A team of 4-5 people could probably finish off the C standard library in a matter of months and make good progress on the more common daemons that are often run on Linux systems (Bind, apache, the various mail servers, etc) in the span of a year. The money DHS is spending on this would be more than enough to hire a team that size for a year to work on that.
I'm trying to teach myself to set people on fire with my mind... Is it hot in here?
Amen, man. Here's a DHS security initiative that would have cost nothing: Switch to OpenBSD if security is a concern, and check periodically for security advisories.
This spending is just more pork barrel crap that will probably not accomplish anything and will just get pocketed by somebody. Security doesn't just get fixed with a couple million bucks and a year of coding, it's an ongoing long term process, and the #1 problem with security today is lack of education and/or indifference on security issues, NOT a lack of pork barrel spending.

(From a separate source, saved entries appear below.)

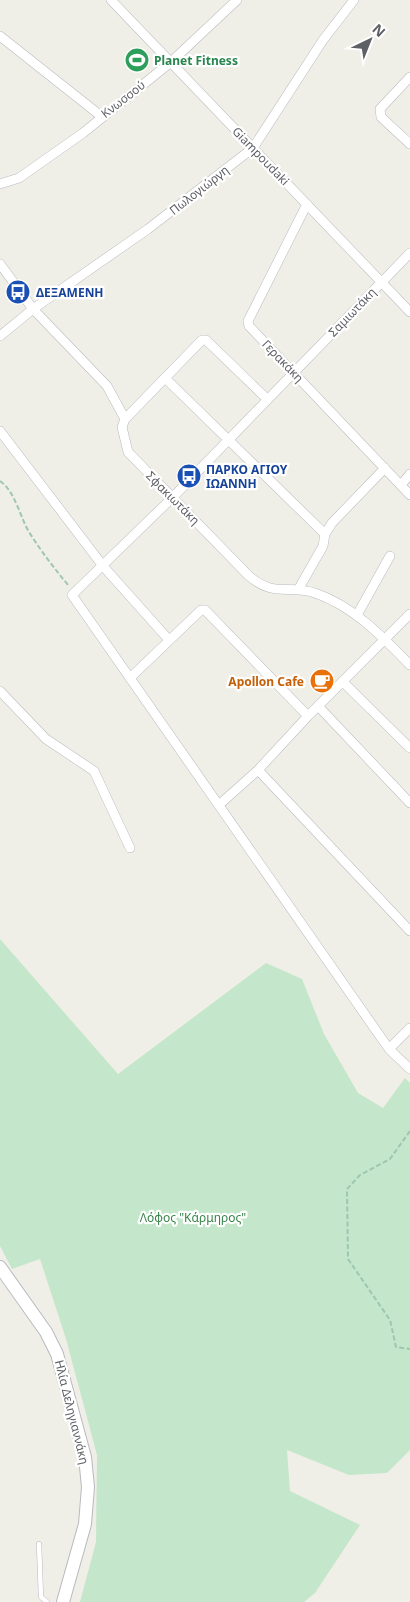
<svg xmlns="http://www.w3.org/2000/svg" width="410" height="1602" viewBox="0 0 410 1602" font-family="'Noto Sans',sans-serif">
<rect width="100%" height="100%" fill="#f0efe7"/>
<!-- green -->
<path fill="#c4e6ca" d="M 0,939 L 118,1074 L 266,963 L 302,979 L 324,1034 L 358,1093 L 383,1108 L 405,1078 L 410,1083 L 410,1450 L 387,1473 L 349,1475 L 287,1450 L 290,1491 L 360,1525 L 315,1593 L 304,1602 L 80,1602 L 96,1542 L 97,1455 L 66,1339 L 40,1259 L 12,1269 L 0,1246 Z"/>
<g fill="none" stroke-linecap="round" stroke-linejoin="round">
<defs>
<path id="lane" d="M 39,1544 L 41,1597 L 47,1602"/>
<path id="street" d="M 111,0 L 410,312
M 0,36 L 101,116
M 410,77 L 380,109 L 381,117 L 410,144
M 0,184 L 19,178 L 83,133 L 171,62 L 237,0
M 307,204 L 248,321 L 249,326 L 410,495
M 410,253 L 173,497 L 72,595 L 389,1049 L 410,1069
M 0,264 L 33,309 L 107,386 L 125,419 L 122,427 L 128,452 L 249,576 C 275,598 287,584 315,593 C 353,606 382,636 410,665
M 0,336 L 33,309 L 148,229 L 253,148 L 323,40 L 354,0
M 165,378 L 325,534
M 125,419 L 202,340 L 206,340 L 267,399
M 0,431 L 103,566 L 169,640
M 401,485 L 410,474
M 298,590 L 323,546 L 325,534 L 332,523 L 385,468
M 357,615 L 390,556
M 130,678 L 201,610 L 205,610 L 308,716
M 343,682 L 410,748
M 0,691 L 46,739 L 94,771 L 130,848
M 319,707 L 410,803
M 258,770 L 410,931
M 220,804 L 258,770 L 308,716 L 410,614
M 389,1049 L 410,1028"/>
<path id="secondary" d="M 0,1267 L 46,1332 L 57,1354 L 85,1457 L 88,1487 L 85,1524 L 63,1602"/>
</defs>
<!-- lane casing -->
<use href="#lane" stroke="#b9bac0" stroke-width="5.5"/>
<!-- street casing -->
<use href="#street" stroke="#b9bac0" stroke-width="10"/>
<!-- secondary casing -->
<use href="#secondary" stroke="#b8b9c0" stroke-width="14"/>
<!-- path -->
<path stroke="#9dc7b1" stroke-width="2" stroke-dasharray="5 2.5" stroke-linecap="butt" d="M 0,481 C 15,491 20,517 29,532 C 41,551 54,568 68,585
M 410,1131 L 390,1159 L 360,1175 L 347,1189 L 348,1259 L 390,1320 L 396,1347 L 410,1349"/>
<!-- lane -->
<use href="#lane" stroke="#fff" stroke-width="4.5"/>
<!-- street -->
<use href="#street" stroke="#fff" stroke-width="9"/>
<!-- secondary -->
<use href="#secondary" stroke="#fff" stroke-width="12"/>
</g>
<!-- icons -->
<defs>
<symbol id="stadium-disc" viewBox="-11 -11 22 22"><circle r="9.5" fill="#2e9e5b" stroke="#fff"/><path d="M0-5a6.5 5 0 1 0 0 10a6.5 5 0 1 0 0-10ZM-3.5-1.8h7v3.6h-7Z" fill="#fff"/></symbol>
<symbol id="bus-disc" viewBox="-11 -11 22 22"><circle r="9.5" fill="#1a4fb4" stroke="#fff"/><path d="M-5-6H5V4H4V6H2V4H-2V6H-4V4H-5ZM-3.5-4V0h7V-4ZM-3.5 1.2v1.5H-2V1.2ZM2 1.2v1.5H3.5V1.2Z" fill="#fff"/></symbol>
<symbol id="cafe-disc" viewBox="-11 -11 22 22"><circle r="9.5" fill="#e8710a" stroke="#fff"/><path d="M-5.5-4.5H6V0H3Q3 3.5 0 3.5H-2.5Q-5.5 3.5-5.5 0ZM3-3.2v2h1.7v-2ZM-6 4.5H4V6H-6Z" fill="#fff"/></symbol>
</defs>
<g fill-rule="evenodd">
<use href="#stadium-disc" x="123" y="46" width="28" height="28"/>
<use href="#bus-disc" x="4" y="278" width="28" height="28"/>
<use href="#bus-disc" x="175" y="462" width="28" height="28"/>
<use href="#cafe-disc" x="308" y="667" width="28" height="28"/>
</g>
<g text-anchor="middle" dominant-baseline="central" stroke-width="4.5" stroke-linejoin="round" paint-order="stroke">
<!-- leisure labels -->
<g font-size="12" font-weight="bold" fill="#27864d" stroke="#fff" text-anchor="start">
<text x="154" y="60">Planet Fitness</text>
</g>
<!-- street labels -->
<g font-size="12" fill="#5e6066" stroke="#fff">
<text transform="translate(123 99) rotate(-38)">Κνωσσού</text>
<text transform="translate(261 156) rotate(46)">Giampoudaki</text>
<text transform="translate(199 190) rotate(-38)">Πωλογιώργη</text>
<text transform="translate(352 312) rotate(-46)">Σαμιωτάκη</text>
<text transform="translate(283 361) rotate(46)">Γερακάκη</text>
<text transform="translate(173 498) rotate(45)">Σφακιωτάκη</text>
<text transform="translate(72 1412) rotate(76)">Ηλία Δεληγιαννάκη</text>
</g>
<!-- transit labels -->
<g font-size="12" font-weight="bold" fill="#164399" stroke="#fff" text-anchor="start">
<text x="36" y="292">ΔΕΞΑΜΕΝΗ</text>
<text x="206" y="469">ΠΑΡΚΟ ΑΓΙΟΥ<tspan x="206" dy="14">ΙΩΑΝΝΗ</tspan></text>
</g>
<!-- food labels -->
<g font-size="12" font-weight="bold" fill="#c56008" stroke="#fff" text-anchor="end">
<text x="304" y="681">Apollon Cafe</text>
</g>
<!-- park labels -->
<g font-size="12" fill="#388449" stroke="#fff">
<text x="193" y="1217">Λόφος "Κάρμηρος"</text>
</g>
</g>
<!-- north arrow -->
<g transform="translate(370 40) rotate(43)" stroke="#ffffff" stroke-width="4" paint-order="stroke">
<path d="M0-4L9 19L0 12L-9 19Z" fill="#5e6066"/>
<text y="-8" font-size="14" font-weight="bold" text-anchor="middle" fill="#5e6066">N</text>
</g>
</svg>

(I hope this post isn't moderated as flamebait. I love Open Source Software, but there are serious problems in our community which need to be addressed. I am not an outsider attacking OSS to destroy, but a community member pointing out shortcomings to help preserve and improve it.)
Do most Open Source projects even do anything with bug reports?
Other than:
1. Ignore them.
2. Claim they are not bugs, but features.
3. Claim they are valid "design decisions".
4. Say they'll get around to fixing bugs when they are done adding features - e.g. they'll fix the root exploit to the FTP daemon after they add a 3D Open GL interface to it.
5. Say it won't be fixed. Bugzilla has a "WONTFIX" status which is used quite often.
6. Fix the bugs by wholesale destruction and replacement of whole sections of code, or even the whole code base - now you got all new bugs!
7. Claim the bug is in another piece of software or hardware and they're code is just the unfortunate victim.
8. Blame software patents, George Bush, Hurricane Katrina, Microsoft, little green men/women from Mars, sunspots, quantum time fluctuations or anything else for why they can't or won't fix it.
Just because it CAN be done, doesn't mean it should!